# Requirement
Every line below should come back exactly as written, though the pictures stay out.

# Dataset content
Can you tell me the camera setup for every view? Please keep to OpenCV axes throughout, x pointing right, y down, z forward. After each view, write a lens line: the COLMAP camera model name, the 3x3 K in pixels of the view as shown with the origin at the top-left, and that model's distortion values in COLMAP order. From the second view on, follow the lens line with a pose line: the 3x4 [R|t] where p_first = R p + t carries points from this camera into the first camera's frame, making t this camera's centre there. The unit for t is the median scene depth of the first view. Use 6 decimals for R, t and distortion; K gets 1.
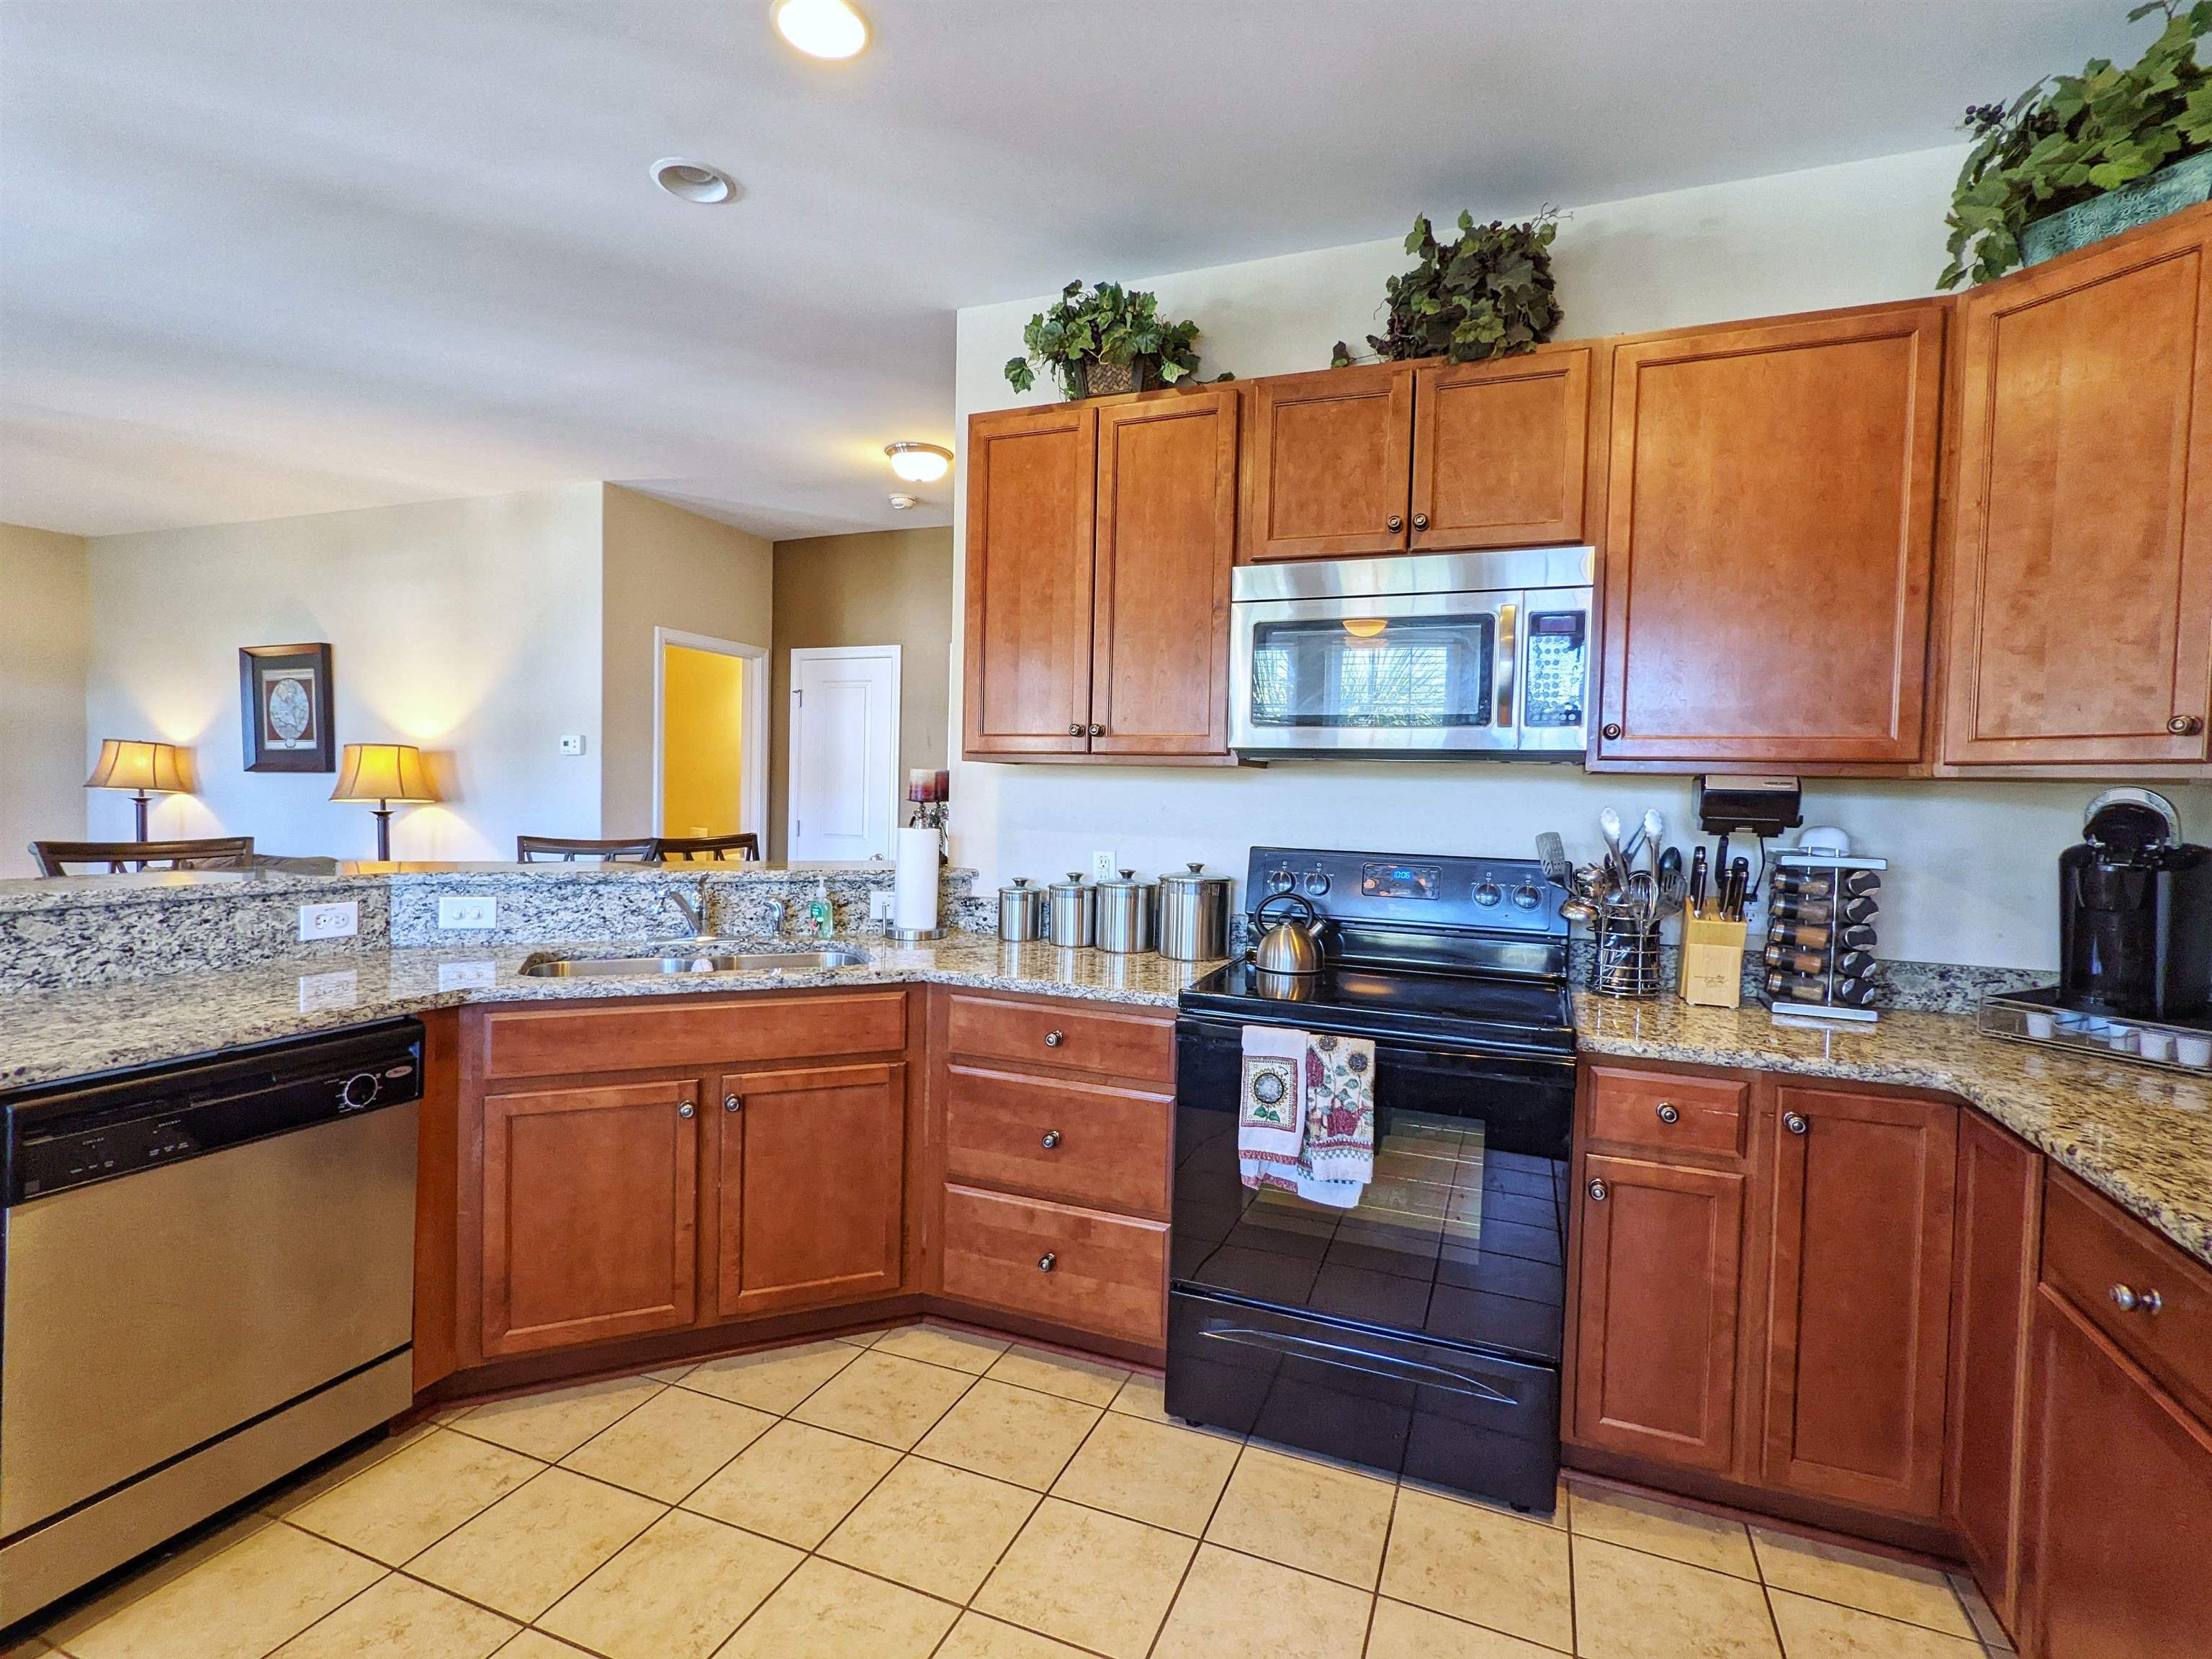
lens RADIAL K [[1069.1, 0, 1108.7], [0, 1069.1, 834.5], [0, 0, 1]] dist [0.000949, 0.000767]
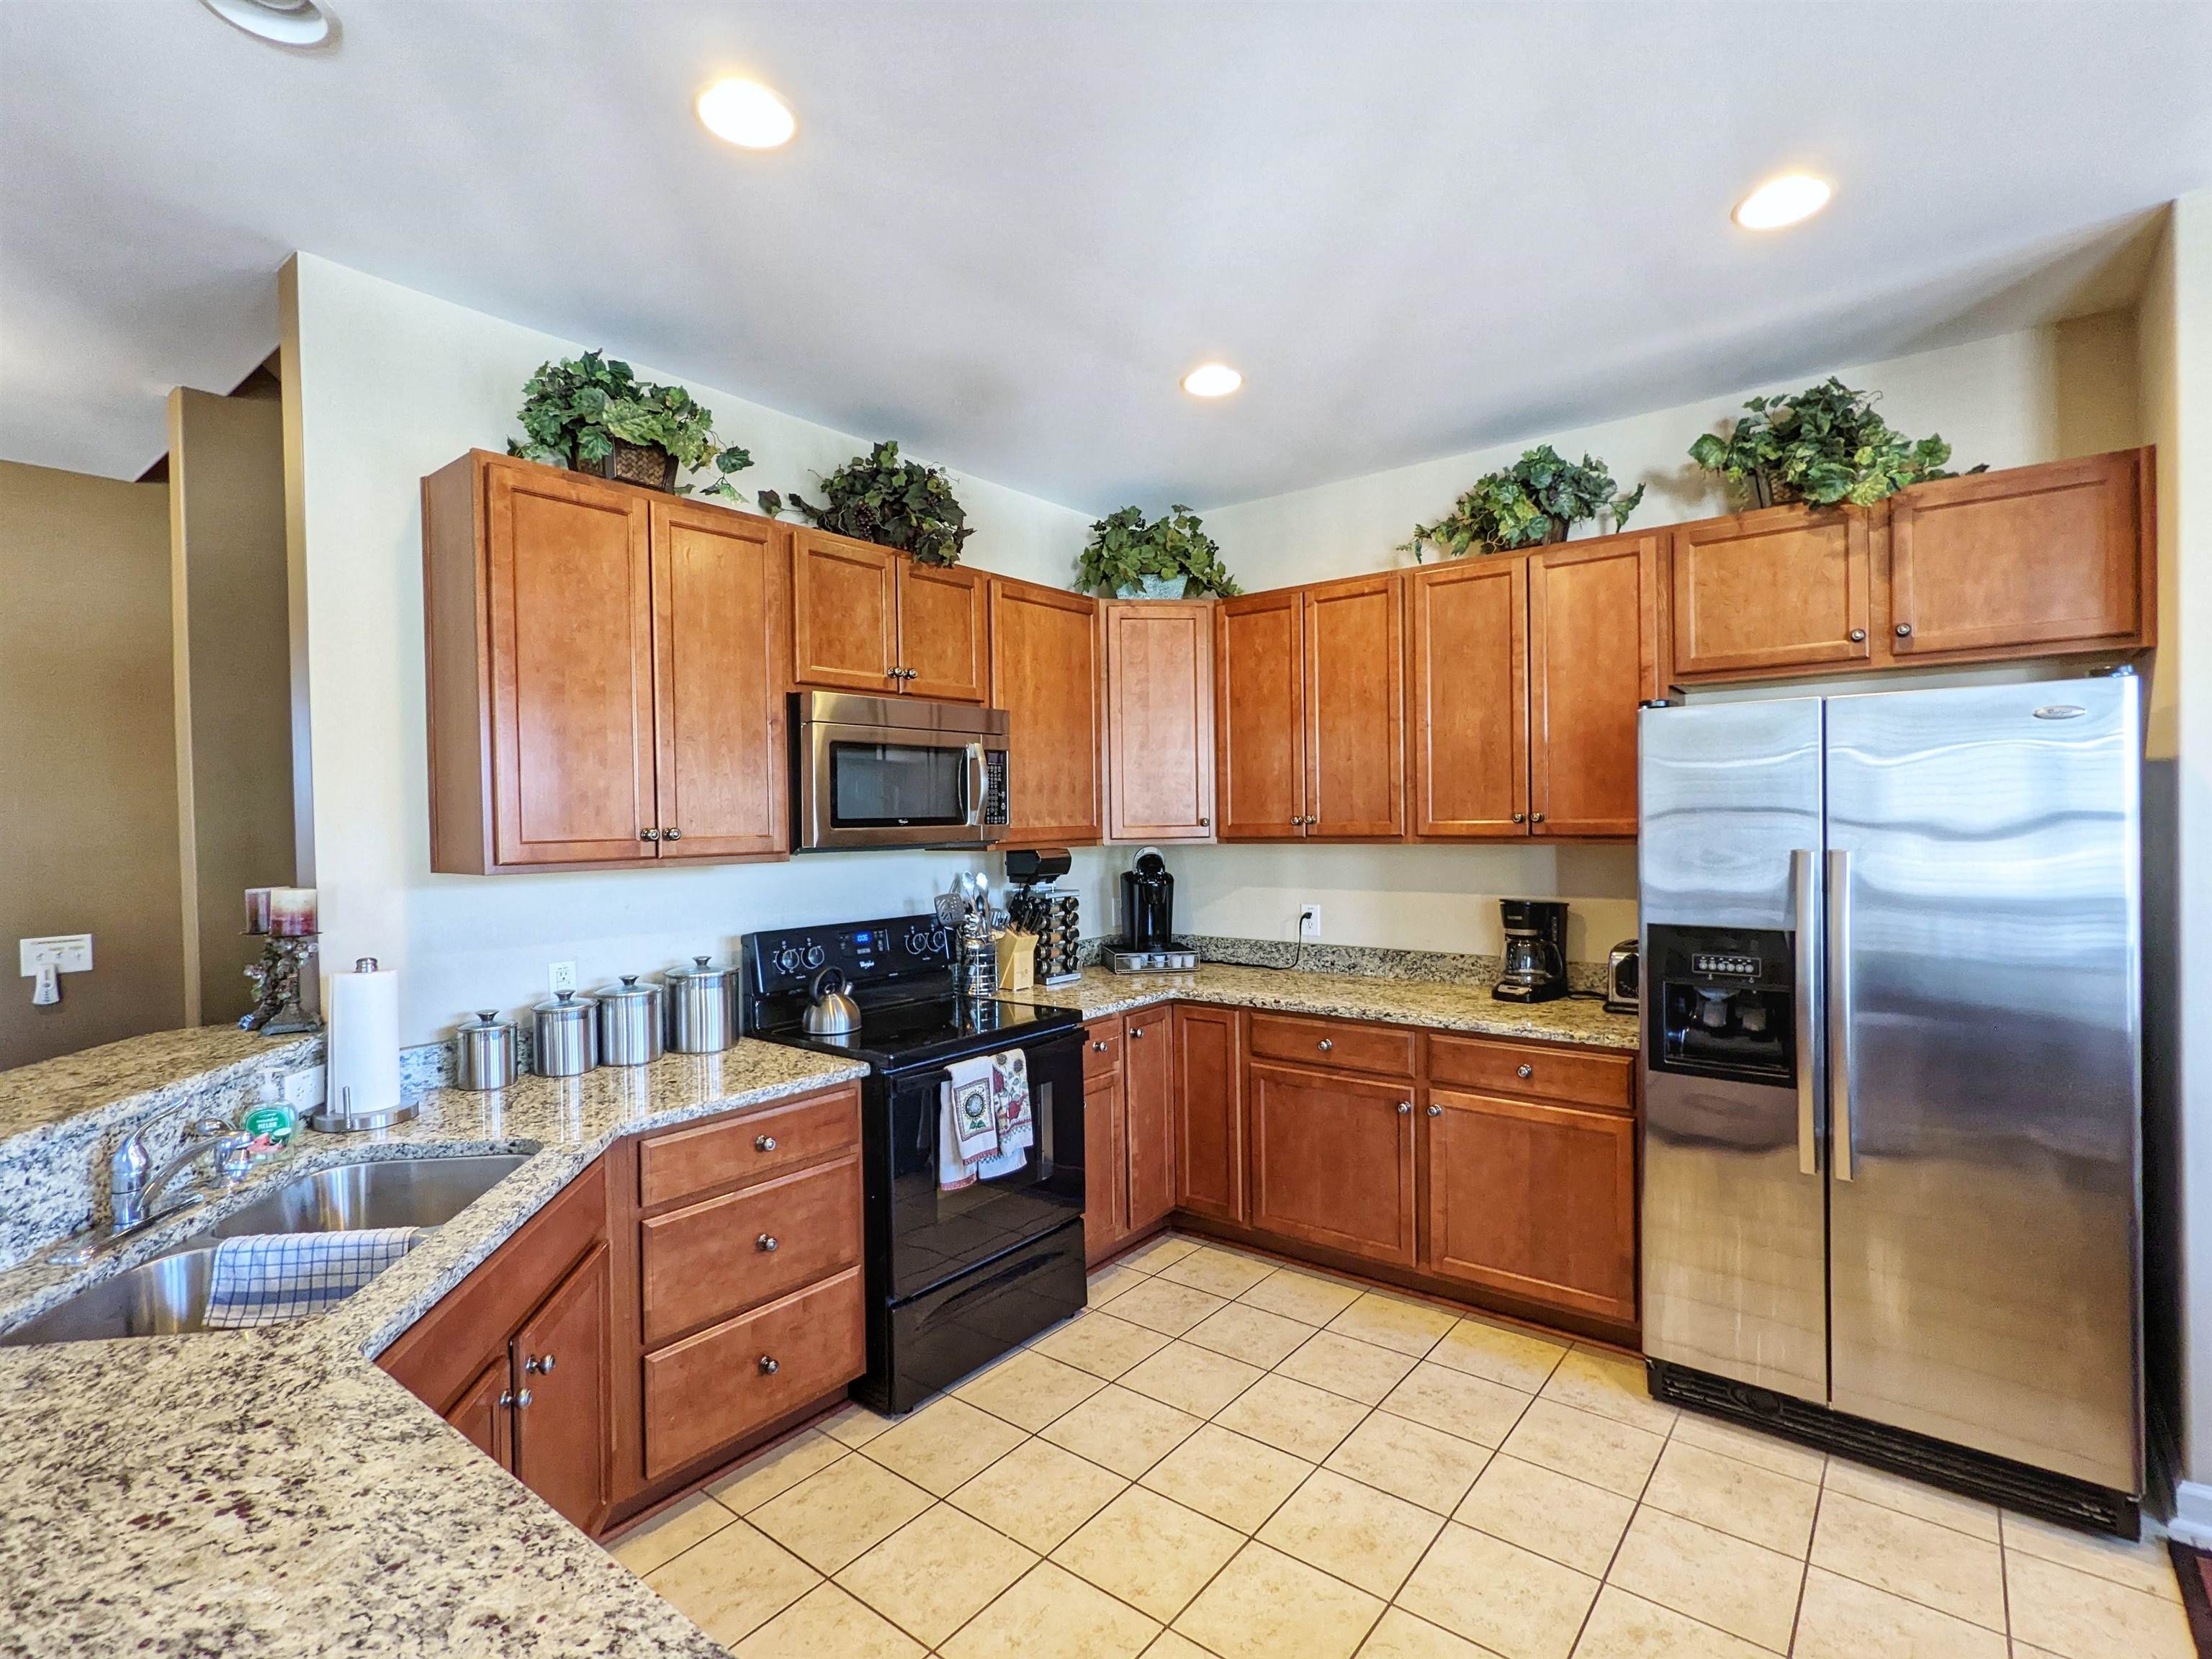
lens RADIAL K [[1069.1, 0, 1107.5], [0, 1069.1, 836.9], [0, 0, 1]] dist [0.000949, 0.000767]
pose [[0.277000, -0.049577, 0.959590, -0.927246], [0.061273, 0.997547, 0.033851, -0.115291], [-0.958914, 0.049420, 0.279358, 0.389540]]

# Response to this task
Can you tell me the camera setup for every view? Please keep to OpenCV axes throughout, x pointing right, y down, z forward. After each view, write a lens line: the COLMAP camera model name, the 3x3 K in pixels of the view as shown with the origin at the top-left, and that model's distortion values in COLMAP order. From the second view on, follow the lens line with a pose line: the 3x4 [R|t] where p_first = R p + t carries points from this camera into the first camera's frame, making t this camera's centre there. The unit for t is the median scene depth of the first view. Use 6 decimals for R, t and distortion; K gets 1.
lens RADIAL K [[1069.1, 0, 1108.7], [0, 1069.1, 834.5], [0, 0, 1]] dist [0.000949, 0.000767]
lens RADIAL K [[1069.1, 0, 1107.5], [0, 1069.1, 836.9], [0, 0, 1]] dist [0.000949, 0.000767]
pose [[0.277000, -0.049577, 0.959590, -0.927246], [0.061273, 0.997547, 0.033851, -0.115291], [-0.958914, 0.049420, 0.279358, 0.389540]]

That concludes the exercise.